The Language Magazine – Lina Sun
“From the aforementioned studies, one can come to some first conclusions: Studying graphic novels can support language learning in the same way as reading traditional literary works and other prose texts. The combination of visual representations and narrative construction may help the student to learn to communicate in a foreign language. Additionally, for those learning a second or foreign language, graphic novels can be used to foster intercultural learning. Through engaging with graphic novels and participating in subsequent in-class activities, students arrive at a better understanding of the other culture and different attitudes and opinions. By changing their perspectives, students can attain socio-cultural knowledge, develop respect, learn to understand divergent opinions, and eventually master intercultural interaction (Hecke, 2013). Profound insights into target cultures may also help to make learners aware of stereotypes, and to diminish prejudice. In a brief word, graphic novels, as an effective and productive tool for teachers, provide ample opportunities for language learners to interact with highly engaging, multimodal texts of numerous genres to foster multiliteracy.

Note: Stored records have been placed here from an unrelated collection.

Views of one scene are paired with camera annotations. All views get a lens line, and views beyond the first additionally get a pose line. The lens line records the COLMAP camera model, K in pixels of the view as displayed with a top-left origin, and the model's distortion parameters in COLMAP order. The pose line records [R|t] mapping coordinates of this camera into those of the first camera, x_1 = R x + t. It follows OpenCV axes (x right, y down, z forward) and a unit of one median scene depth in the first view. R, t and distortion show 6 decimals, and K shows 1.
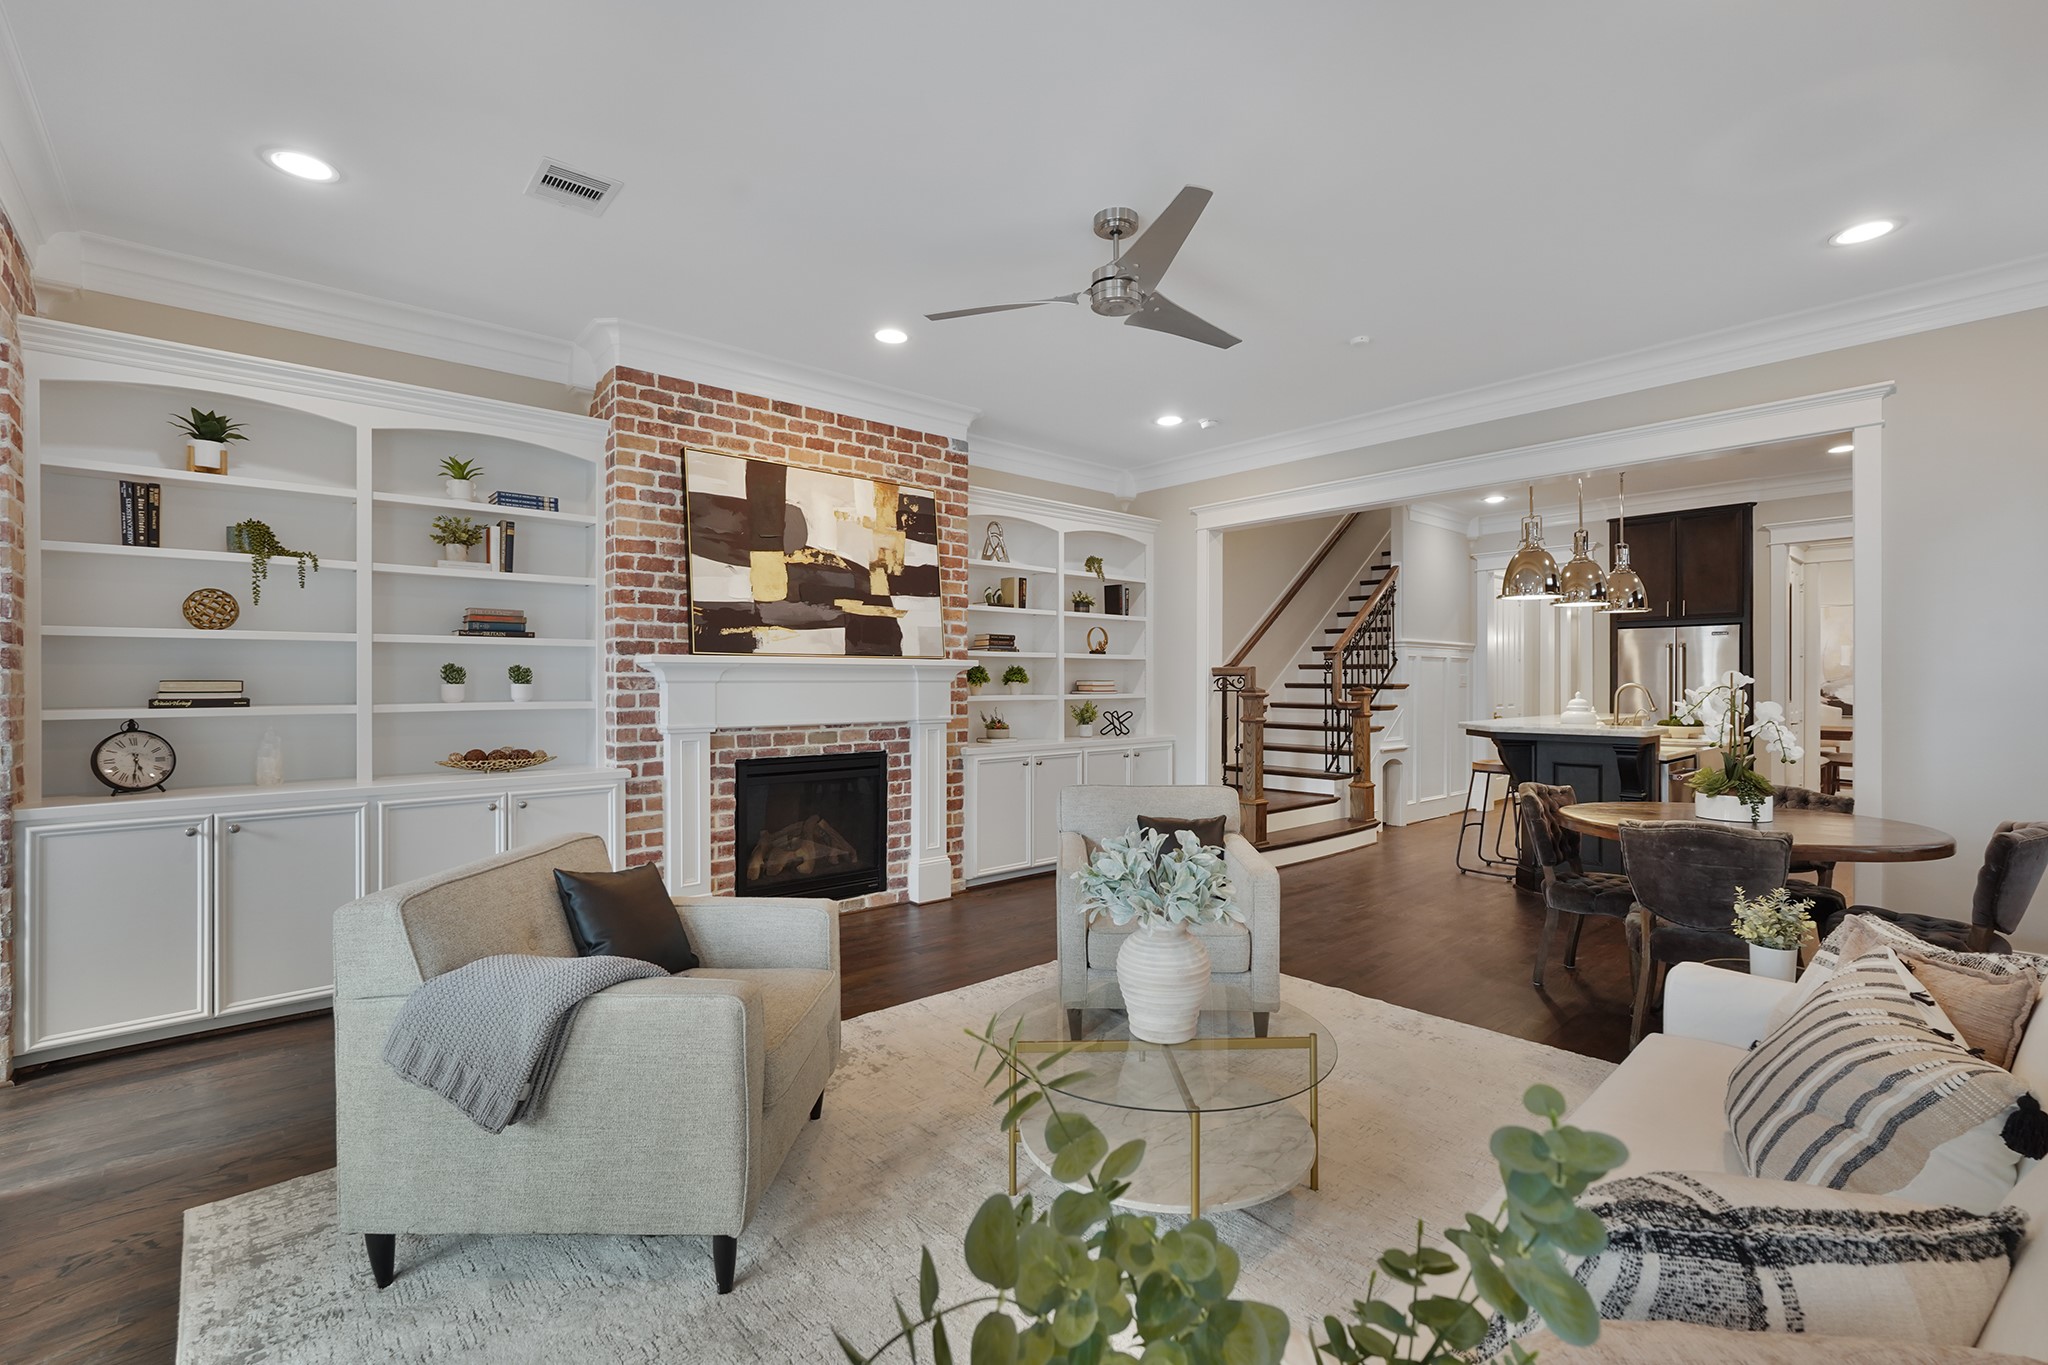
lens RADIAL K [[912.6, 0, 1020.0], [0, 912.6, 679.7], [0, 0, 1]] dist [-0.007476, 0.004561]
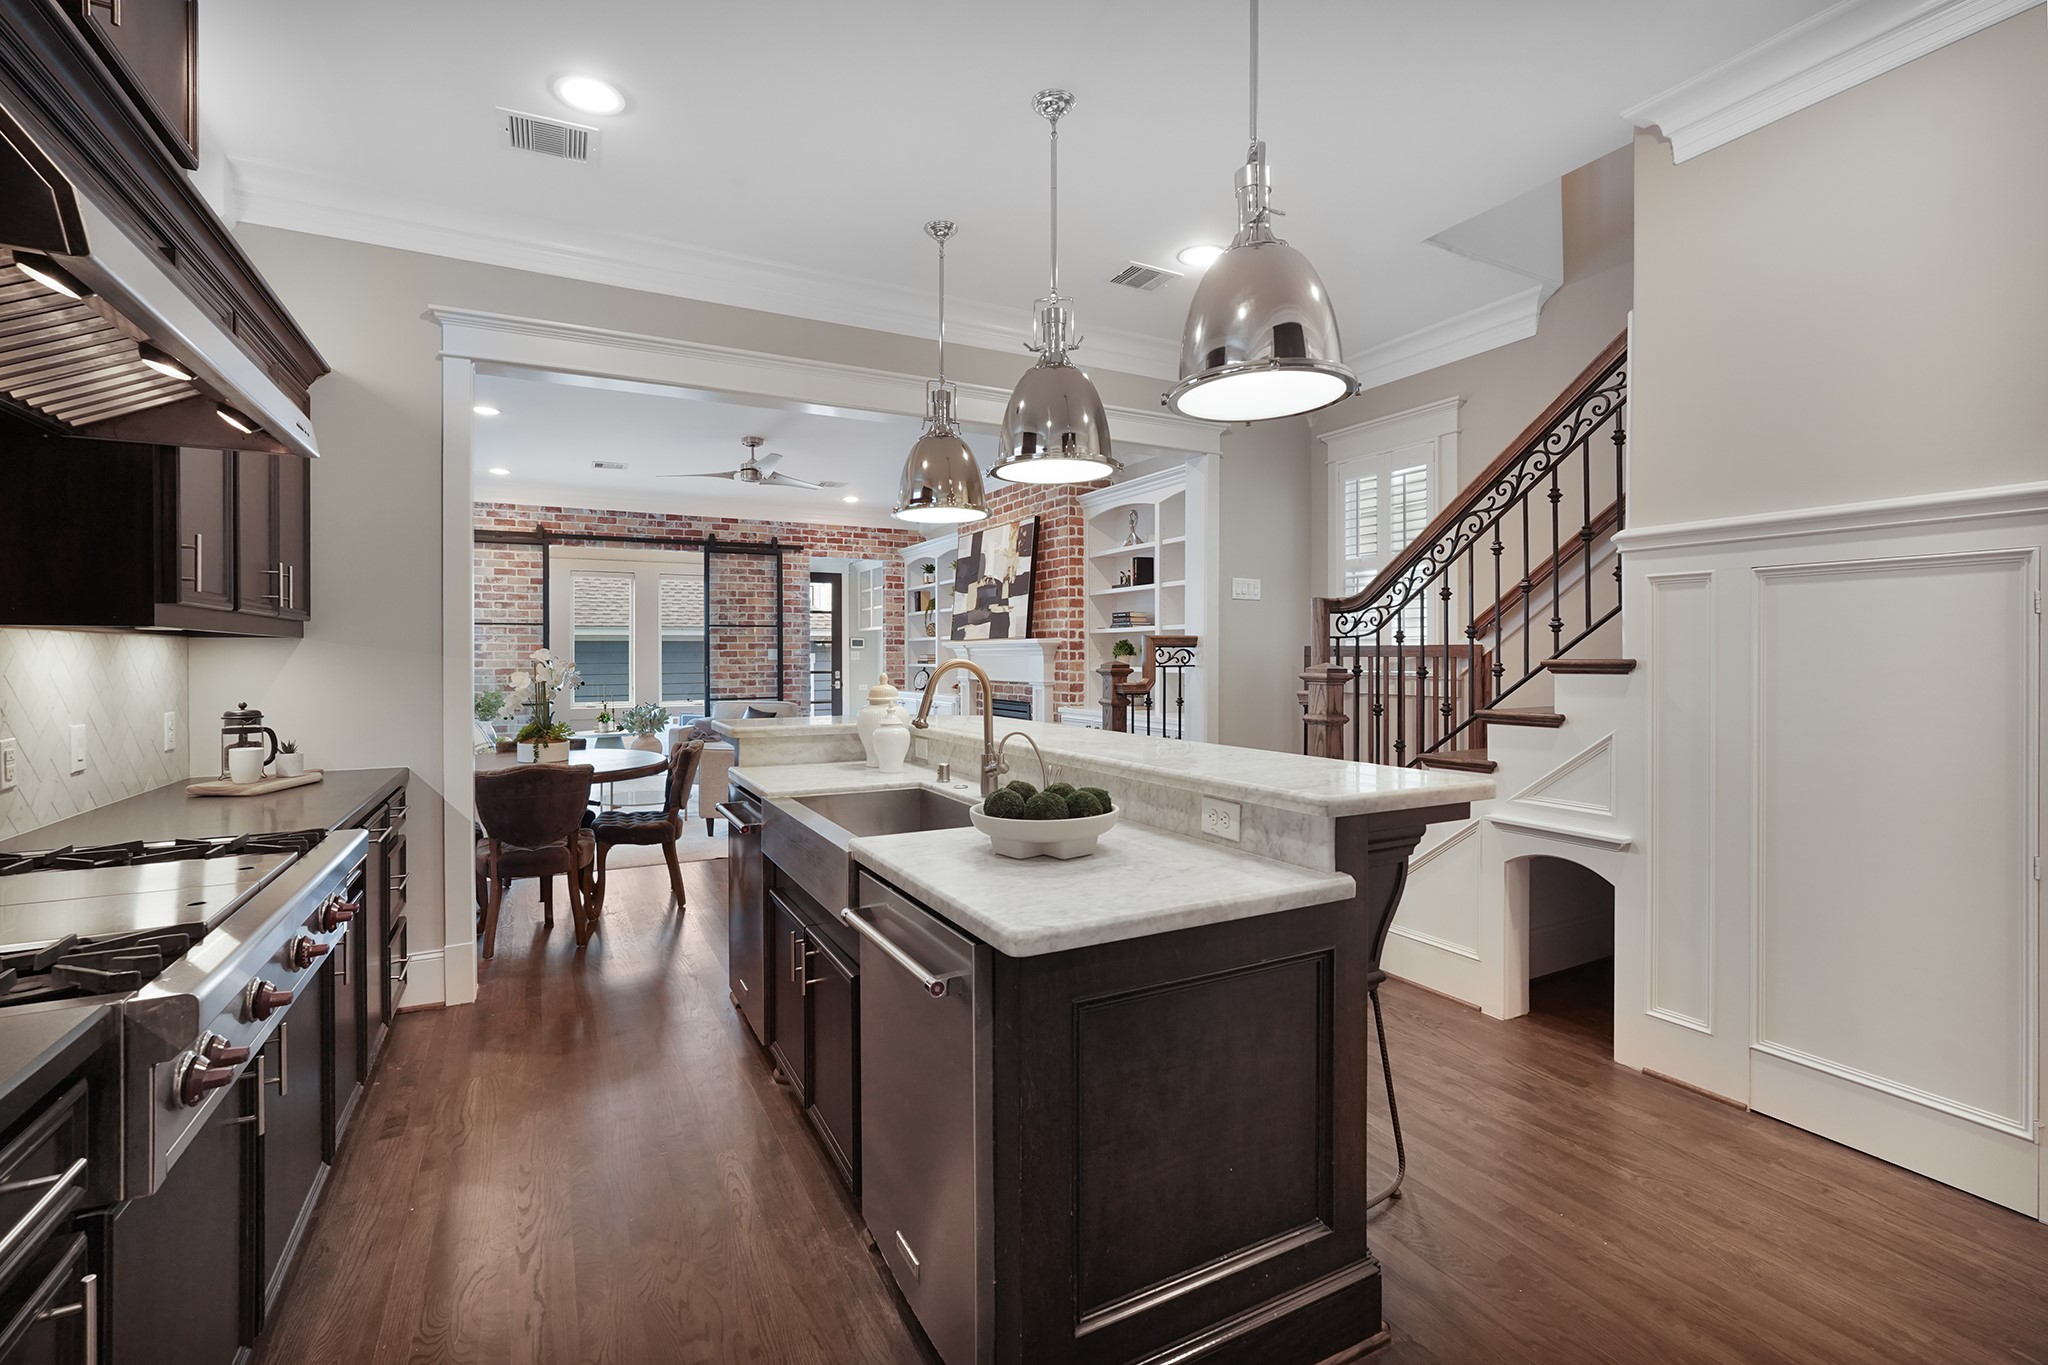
lens RADIAL K [[912.6, 0, 1019.5], [0, 912.6, 644.5], [0, 0, 1]] dist [-0.007476, 0.004561]
pose [[-0.233791, -0.009129, -0.972244, 1.346477], [0.007314, 0.999911, -0.011148, 0.002644], [0.972259, -0.009717, -0.233703, 1.390153]]
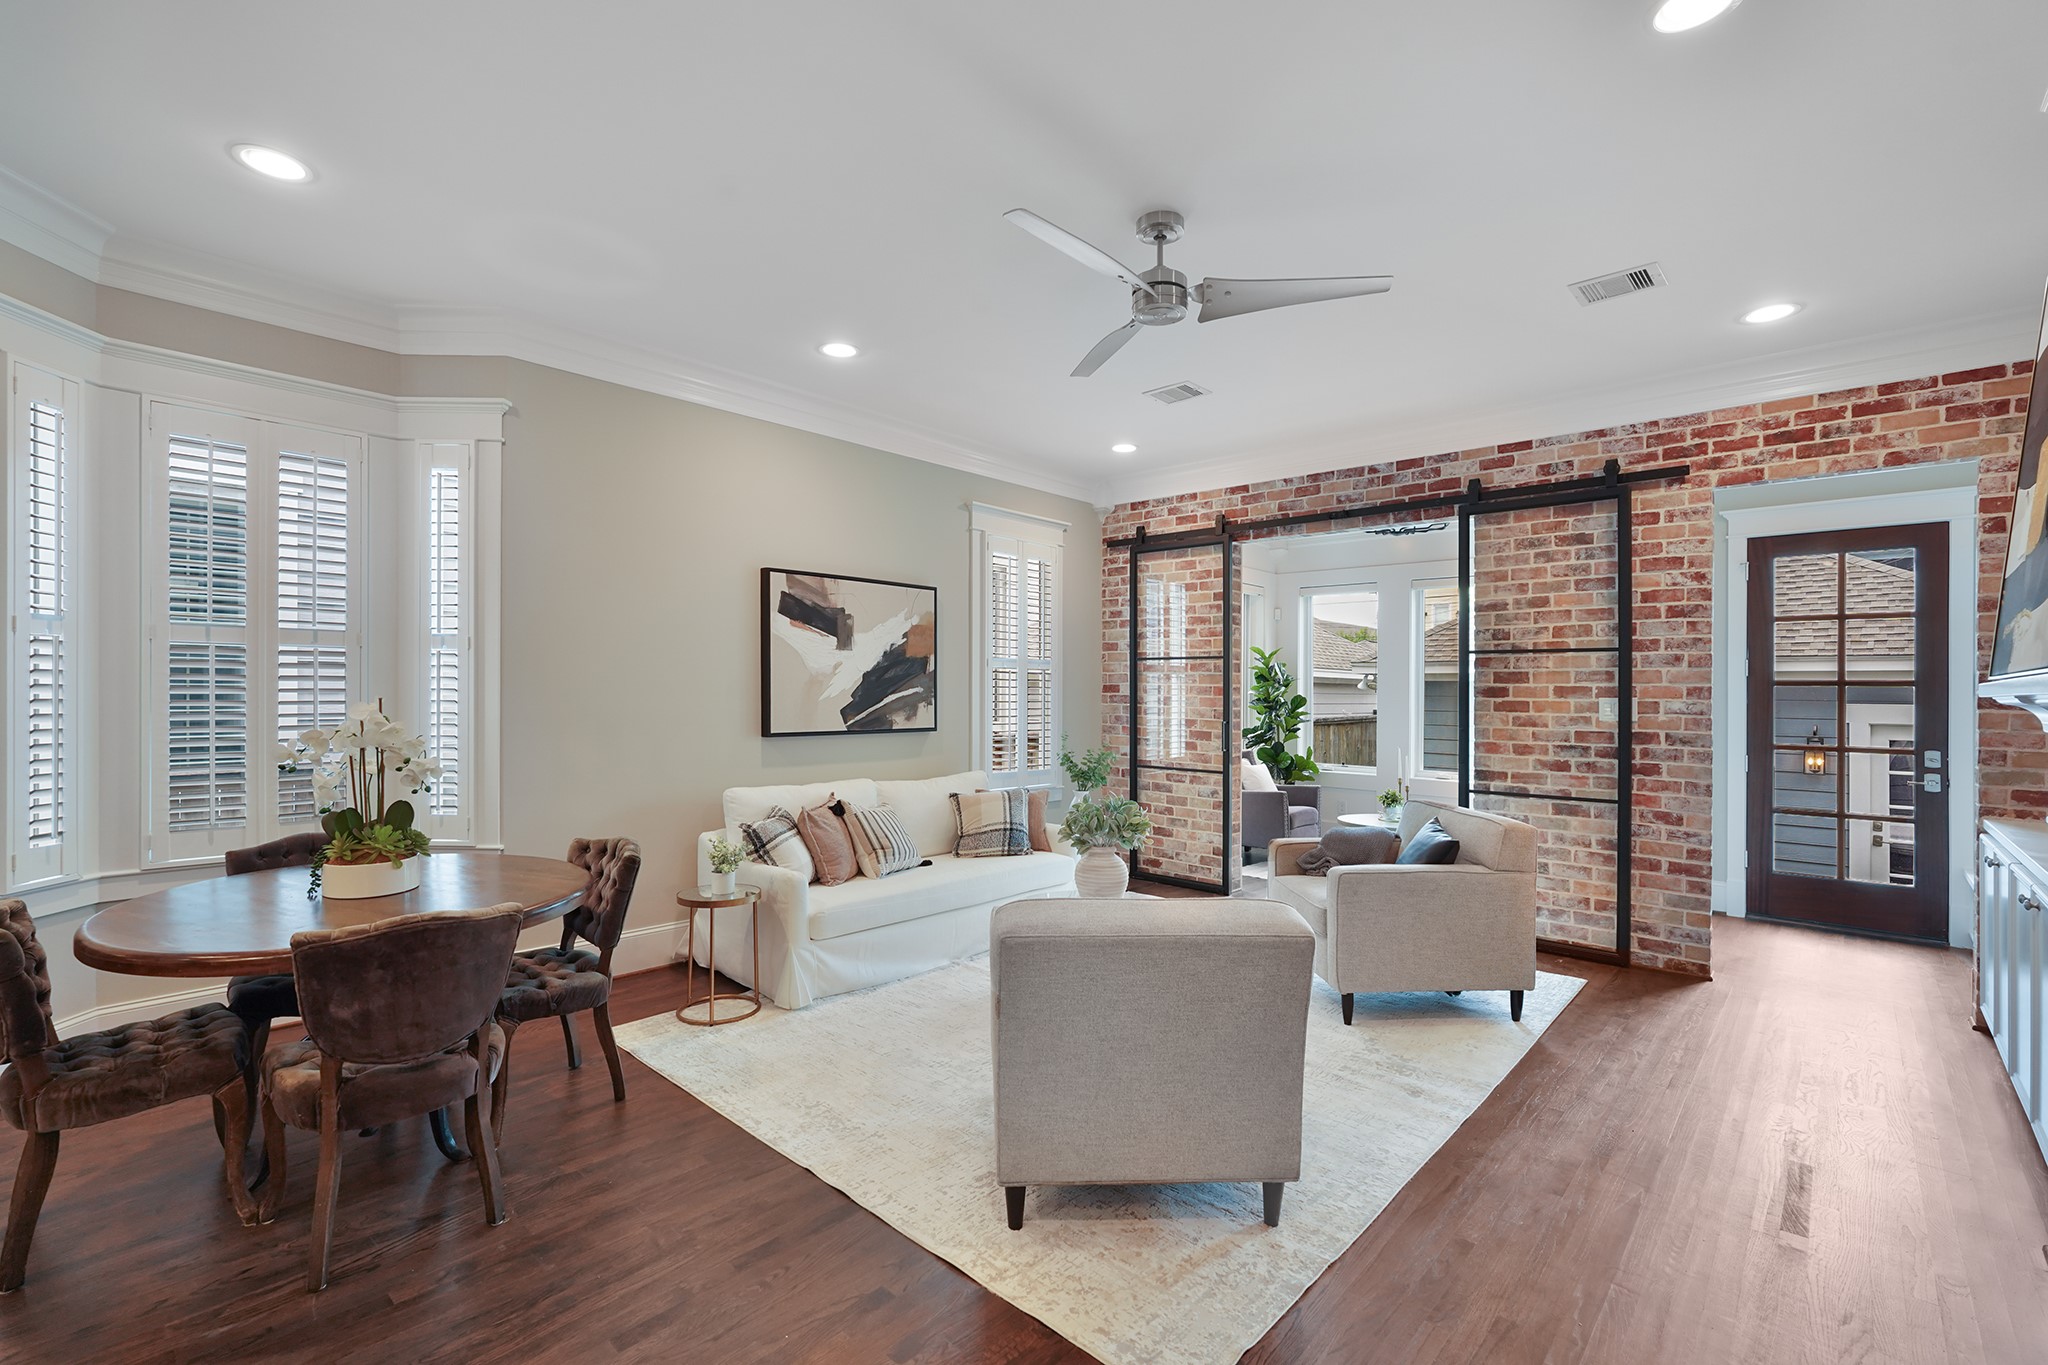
lens RADIAL K [[912.6, 0, 1023.1], [0, 912.6, 688.7], [0, 0, 1]] dist [-0.007476, 0.004561]
pose [[-0.994913, -0.010378, -0.100201, 0.225830], [-0.009863, 0.999936, -0.005630, -0.011962], [0.100253, -0.004613, -0.994951, 1.273015]]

A graphic novel is a book-length fiction or nonfiction story produced in the style of a comic book, with some form of continuity (Chun, 2009). Belonging to the family of sequential arts, a graphic novel can be a single story, yet it may also be a collection of loosely related comic strips. A graphic novel may tell emotional or socially critical stories, like Shaun Tan’s The Arrival. It may describe chapters in the lives of famous people like Malcolm X: A Graphic Biography by Andrew Helfer and Randy DuBurke, or refer to recent political developments, like Pyongyang: A Journey in North Korea or the Persepolis series, in which Marjane Satrapi describes the Iranian revolution and move to Europe. Some graphic novels are pictorial adaptations of literary classics, while others are influenced by the Japanese tradition of manga.”